To do -> Should a picture appear anywhere in the data, omit it and copy everything else exactly.

****

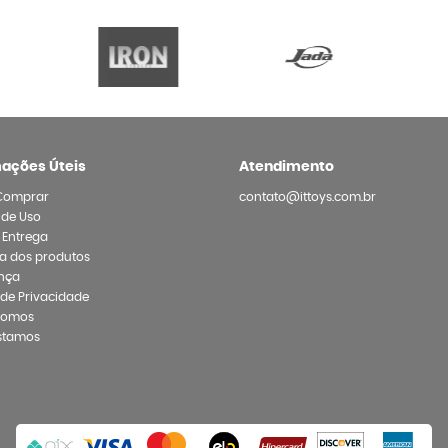
mações Úteis
Atendimento
Comprar
contato@ittoys.com.br
 de Uso
e Entrega
a dos produtos
nça
a de Privacidade
Somos
stamos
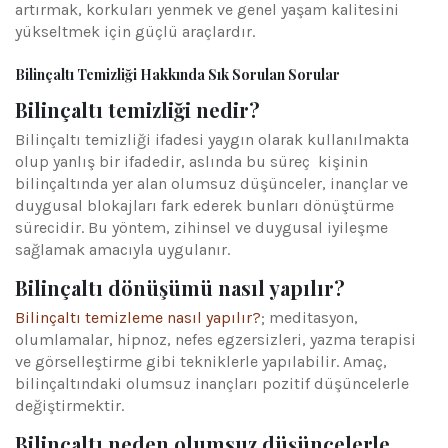
artırmak, korkuları yenmek ve genel yaşam kalitesini
yükseltmek için güçlü araçlardır.
Bilinçaltı Temizliği Hakkında Sık Sorulan Sorular
Bilinçaltı temizliği nedir?
Bilinçaltı temizliği ifadesi yaygın olarak kullanılmakta
olup yanlış bir ifadedir, aslında bu süreç kişinin
bilinçaltında yer alan olumsuz düşünceler, inançlar ve
duygusal blokajları fark ederek bunları dönüştürme
sürecidir. Bu yöntem, zihinsel ve duygusal iyileşme
sağlamak amacıyla uygulanır.
Bilinçaltı dönüşümü nasıl yapılır?
Bilinçaltı temizleme nasıl yapılır?
; meditasyon,
olumlamalar, hipnoz, nefes egzersizleri, yazma terapisi
ve görselleştirme gibi tekniklerle yapılabilir. Amaç,
bilinçaltındaki olumsuz inançları pozitif düşüncelerle
değiştirmektir.
Bilinçaltı neden olumsuz düşüncelerle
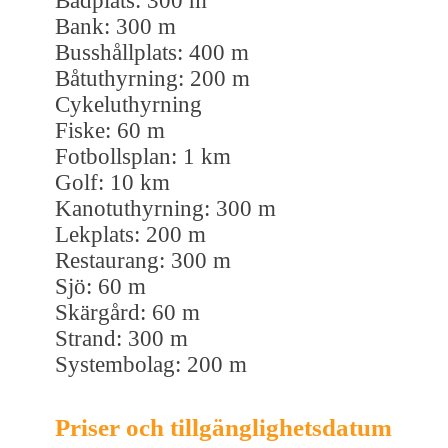
Badplats: 300 m
Bank: 300 m
Busshållplats: 400 m
Båtuthyrning: 200 m
Cykeluthyrning
Fiske: 60 m
Fotbollsplan: 1 km
Golf: 10 km
Kanotuthyrning: 300 m
Lekplats: 200 m
Restaurang: 300 m
Sjö: 60 m
Skärgård: 60 m
Strand: 300 m
Systembolag: 200 m
Priser och tillgänglighetsdatum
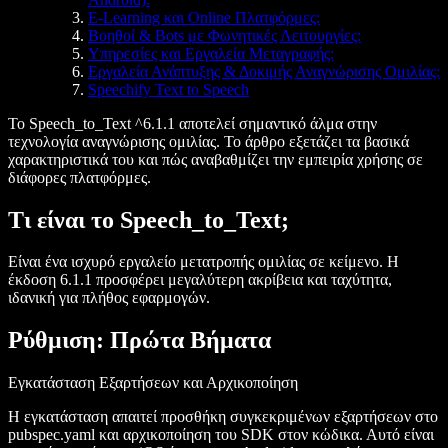
E-Learning και Online Πλατφόρμες:
Βοηθοί & Bots με Φωνητικές Λειτουργίες:
Υπηρεσίες και Εργαλεία Μεταγραφής:
Εργαλεία Ανάπτυξης & Δοκιμής Αναγνώρισης Ομιλίας:
Speechify Text to Speech
Το Speech_to_Text ^6.1.1 αποτελεί σημαντικό άλμα στην
τεχνολογία αναγνώρισης ομιλίας. Το άρθρο εξετάζει τα βασικά
χαρακτηριστικά του και πώς αναβαθμίζει την εμπειρία χρήσης σε
διάφορες πλατφόρμες.
Τι είναι το Speech_to_Text;
Είναι ένα ισχυρό εργαλείο μετατροπής ομιλίας σε κείμενο. Η
έκδοση 6.1.1 προσφέρει μεγαλύτερη ακρίβεια και ταχύτητα,
ιδανική για πλήθος εφαρμογών.
Ρύθμιση: Πρώτα Βήματα
Εγκατάσταση Εξαρτήσεων και Αρχικοποίηση
Η εγκατάσταση απαιτεί προσθήκη συγκεκριμένων εξαρτήσεων στο
pubspec.yaml
και αρχικοποίηση του SDK στον κώδικα. Αυτό είναι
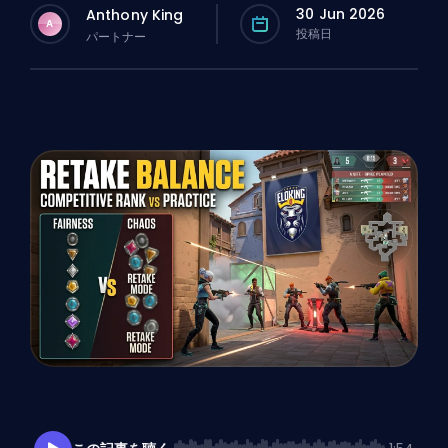
30 Jun 2026
Anthony King
A
投稿日
パートナー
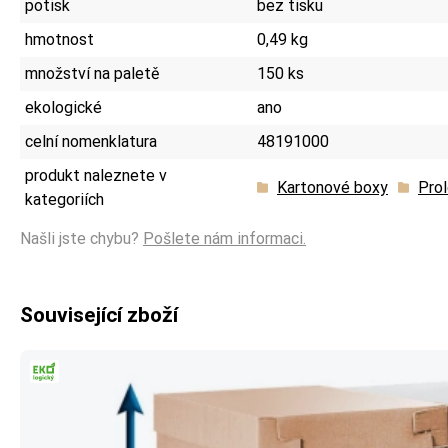
potisk
bez tisku
hmotnost
0,49 kg
množství na paletě
150 ks
ekologické
ano
celní nomenklatura
48191000
produkt naleznete v
Kartonové boxy
Pro
kategoriích
Našli jste chybu?
Pošlete nám informaci.
Související zboží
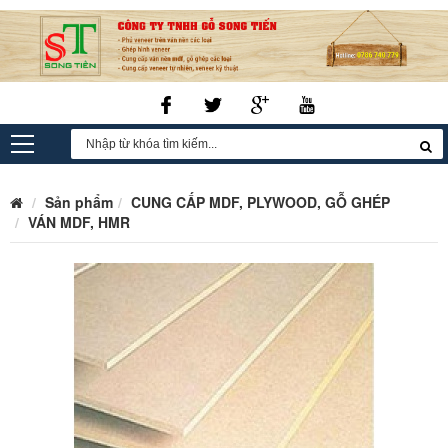
Sản phẩm
CUNG CẤP MDF, PLYWOOD, GỖ GHÉP
VÁN MDF, HMR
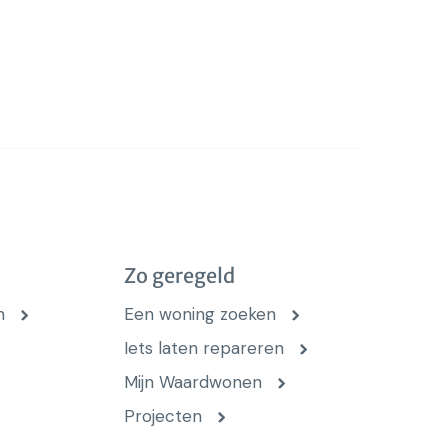
Zo geregeld
n
Een woning zoeken
Iets laten repareren
Mijn Waardwonen
Projecten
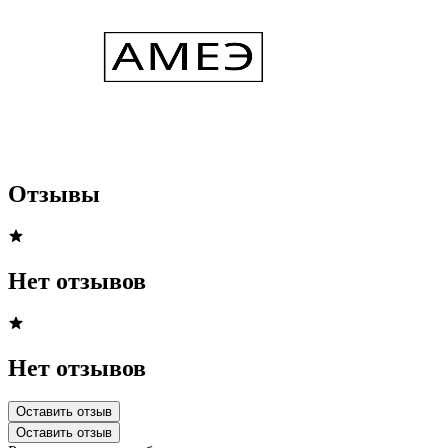
Отзывы
Нет отзывов
Нет отзывов
Оставить отзыв
Оставить отзыв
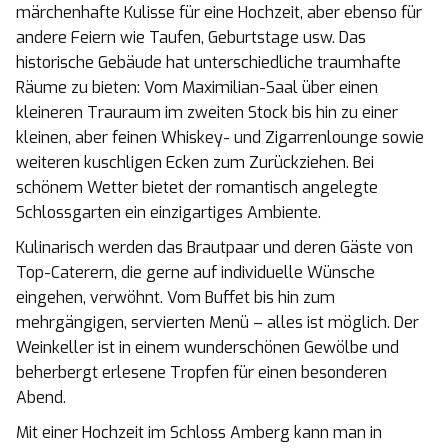
märchenhafte Kulisse für eine Hochzeit, aber ebenso für
andere Feiern wie Taufen, Geburtstage usw. Das
historische Gebäude hat unterschiedliche traumhafte
Räume zu bieten: Vom Maximilian-Saal über einen
kleineren Trauraum im zweiten Stock bis hin zu einer
kleinen, aber feinen Whiskey- und Zigarrenlounge sowie
weiteren kuschligen Ecken zum Zurückziehen. Bei
schönem Wetter bietet der romantisch angelegte
Schlossgarten ein einzigartiges Ambiente.
Kulinarisch werden das Brautpaar und deren Gäste von
Top-Caterern, die gerne auf individuelle Wünsche
eingehen, verwöhnt. Vom Buffet bis hin zum
mehrgängigen, servierten Menü – alles ist möglich. Der
Weinkeller ist in einem wunderschönen Gewölbe und
beherbergt erlesene Tropfen für einen besonderen
Abend.
Mit einer Hochzeit im Schloss Amberg kann man in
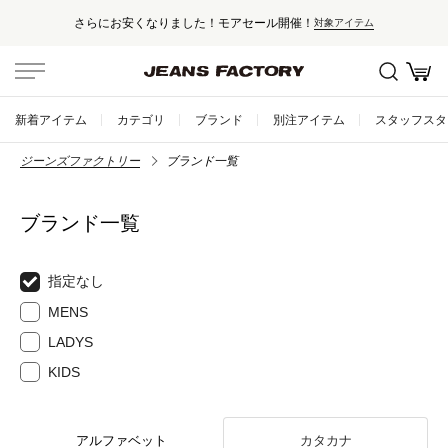
さらにお安くなりました！モアセール開催！
対象アイテム
新着アイテム
カテゴリ
ブランド
別注アイテム
スタッフスタ
ジーンズファクトリー
ブランド一覧
ブランド一覧
指定なし
MENS
LADYS
KIDS
アルファベット
カタカナ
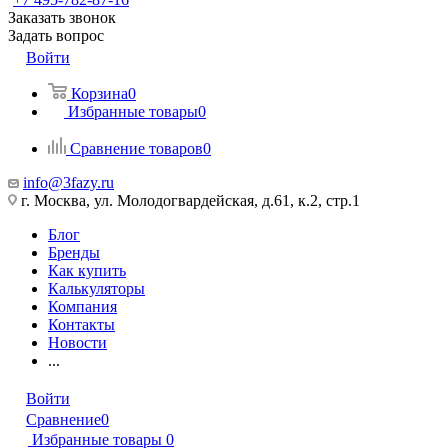
Заказать звонок
Задать вопрос
Войти
Корзина
0
Избранные товары
0
Сравнение товаров
0
info@3fazy.ru
г. Москва, ул. Молодогвардейская, д.61, к.2, стр.1
Блог
Бренды
Как купить
Калькуляторы
Компания
Контакты
Новости
...
Войти
Сравнение
0
Избранные товары
0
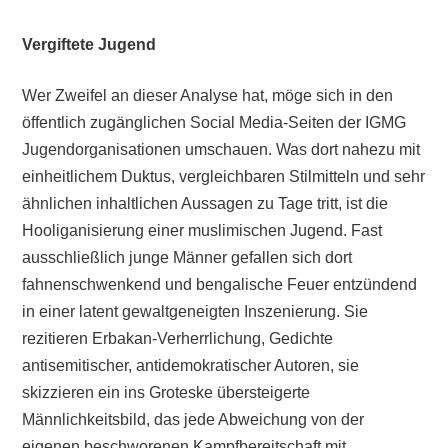
Vergiftete Jugend
Wer Zweifel an dieser Analyse hat, möge sich in den
öffentlich zugänglichen Social Media-Seiten der IGMG
Jugendorganisationen umschauen. Was dort nahezu mit
einheitlichem Duktus, vergleichbaren Stilmitteln und sehr
ähnlichen inhaltlichen Aussagen zu Tage tritt, ist die
Hooliganisierung einer muslimischen Jugend. Fast
ausschließlich junge Männer gefallen sich dort
fahnenschwenkend und bengalische Feuer entzündend
in einer latent gewaltgeneigten Inszenierung. Sie
rezitieren Erbakan-Verherrlichung, Gedichte
antisemitischer, antidemokratischer Autoren, sie
skizzieren ein ins Groteske übersteigerte
Männlichkeitsbild, das jede Abweichung von der
eigenen beschworenen Kampfbereitschaft mit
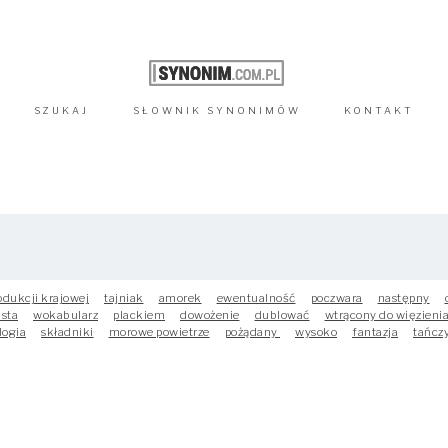
SZUKAJ
SŁOWNIK
SYNONIMÓW
KONTAKT
odukcji krajowej
tajniak
amorek
ewentualność
poczwara
następny
asta
wokabularz
plackiem
dowożenie
dublować
wtrącony do więzieni
logia
składniki
morowe powietrze
pożądany
wysoko
fantazja
tańcz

****

Response below ->
mações Úteis
Atendimento
Comprar
contato@ittoys.com.br
 de Uso
e Entrega
a dos produtos
nça
a de Privacidade
Somos
stamos
artırmak, korkuları yenmek ve genel yaşam kalitesini
yükseltmek için güçlü araçlardır.
Bilinçaltı Temizliği Hakkında Sık Sorulan Sorular
Bilinçaltı temizliği nedir?
Bilinçaltı temizliği ifadesi yaygın olarak kullanılmakta
olup yanlış bir ifadedir, aslında bu süreç kişinin
bilinçaltında yer alan olumsuz düşünceler, inançlar ve
duygusal blokajları fark ederek bunları dönüştürme
sürecidir. Bu yöntem, zihinsel ve duygusal iyileşme
sağlamak amacıyla uygulanır.
Bilinçaltı dönüşümü nasıl yapılır?
Bilinçaltı temizleme nasıl yapılır?
; meditasyon,
olumlamalar, hipnoz, nefes egzersizleri, yazma terapisi
ve görselleştirme gibi tekniklerle yapılabilir. Amaç,
bilinçaltındaki olumsuz inançları pozitif düşüncelerle
değiştirmektir.
Bilinçaltı neden olumsuz düşüncelerle
Badplats: 300 m
Bank: 300 m
Busshållplats: 400 m
Båtuthyrning: 200 m
Cykeluthyrning
Fiske: 60 m
Fotbollsplan: 1 km
Golf: 10 km
Kanotuthyrning: 300 m
Lekplats: 200 m
Restaurang: 300 m
Sjö: 60 m
Skärgård: 60 m
Strand: 300 m
Systembolag: 200 m
Priser och tillgänglighetsdatum
E-Learning και Online Πλατφόρμες:
Βοηθοί & Bots με Φωνητικές Λειτουργίες:
Υπηρεσίες και Εργαλεία Μεταγραφής:
Εργαλεία Ανάπτυξης & Δοκιμής Αναγνώρισης Ομιλίας:
Speechify Text to Speech
Το Speech_to_Text ^6.1.1 αποτελεί σημαντικό άλμα στην
τεχνολογία αναγνώρισης ομιλίας. Το άρθρο εξετάζει τα βασικά
χαρακτηριστικά του και πώς αναβαθμίζει την εμπειρία χρήσης σε
διάφορες πλατφόρμες.
Τι είναι το Speech_to_Text;
Είναι ένα ισχυρό εργαλείο μετατροπής ομιλίας σε κείμενο. Η
έκδοση 6.1.1 προσφέρει μεγαλύτερη ακρίβεια και ταχύτητα,
ιδανική για πλήθος εφαρμογών.
Ρύθμιση: Πρώτα Βήματα
Εγκατάσταση Εξαρτήσεων και Αρχικοποίηση
Η εγκατάσταση απαιτεί προσθήκη συγκεκριμένων εξαρτήσεων στο
pubspec.yaml
και αρχικοποίηση του SDK στον κώδικα. Αυτό είναι
30 Jun 2026
Anthony King
A
投稿日
パートナー
potisk
bez tisku
hmotnost
0,49 kg
množství na paletě
150 ks
ekologické
ano
celní nomenklatura
48191000
produkt naleznete v
Kartonové boxy
Pro
kategoriích
Našli jste chybu?
Pošlete nám informaci.
Související zboží
Sản phẩm
CUNG CẤP MDF, PLYWOOD, GỖ GHÉP
VÁN MDF, HMR
Zo geregeld
n
Een woning zoeken
Iets laten repareren
Mijn Waardwonen
Projecten
Отзывы
Нет отзывов
Нет отзывов
Оставить отзыв
Оставить отзыв
märchenhafte Kulisse für eine Hochzeit, aber ebenso für
andere Feiern wie Taufen, Geburtstage usw. Das
historische Gebäude hat unterschiedliche traumhafte
Räume zu bieten: Vom Maximilian-Saal über einen
kleineren Trauraum im zweiten Stock bis hin zu einer
kleinen, aber feinen Whiskey- und Zigarrenlounge sowie
weiteren kuschligen Ecken zum Zurückziehen. Bei
schönem Wetter bietet der romantisch angelegte
Schlossgarten ein einzigartiges Ambiente.
Kulinarisch werden das Brautpaar und deren Gäste von
Top-Caterern, die gerne auf individuelle Wünsche
eingehen, verwöhnt. Vom Buffet bis hin zum
mehrgängigen, servierten Menü – alles ist möglich. Der
Weinkeller ist in einem wunderschönen Gewölbe und
beherbergt erlesene Tropfen für einen besonderen
Abend.
Mit einer Hochzeit im Schloss Amberg kann man in
さらにお安くなりました！モアセール開催！
対象アイテム
新着アイテム
カテゴリ
ブランド
別注アイテム
スタッフスタ
ジーンズファクトリー
ブランド一覧
ブランド一覧
指定なし
MENS
LADYS
KIDS
アルファベット
カタカナ
Заказать звонок
Задать вопрос
Войти
Корзина
0
Избранные товары
0
Сравнение товаров
0
info@3fazy.ru
г. Москва, ул. Молодогвардейская, д.61, к.2, стр.1
Блог
Бренды
Как купить
Калькуляторы
Компания
Контакты
Новости
...
Войти
Сравнение
0
Избранные товары
0
Vergiftete Jugend
Wer Zweifel an dieser Analyse hat, möge sich in den
öffentlich zugänglichen Social Media-Seiten der IGMG
Jugendorganisationen umschauen. Was dort nahezu mit
einheitlichem Duktus, vergleichbaren Stilmitteln und sehr
ähnlichen inhaltlichen Aussagen zu Tage tritt, ist die
Hooliganisierung einer muslimischen Jugend. Fast
ausschließlich junge Männer gefallen sich dort
fahnenschwenkend und bengalische Feuer entzündend
in einer latent gewaltgeneigten Inszenierung. Sie
rezitieren Erbakan-Verherrlichung, Gedichte
antisemitischer, antidemokratischer Autoren, sie
skizzieren ein ins Groteske übersteigerte
Männlichkeitsbild, das jede Abweichung von der
eigenen beschworenen Kampfbereitschaft mit
SZUKAJ
SŁOWNIK
SYNONIMÓW
KONTAKT
odukcji krajowej
tajniak
amorek
ewentualność
poczwara
następny
asta
wokabularz
plackiem
dowożenie
dublować
wtrącony do więzieni
logia
składniki
morowe powietrze
pożądany
wysoko
fantazja
tańcz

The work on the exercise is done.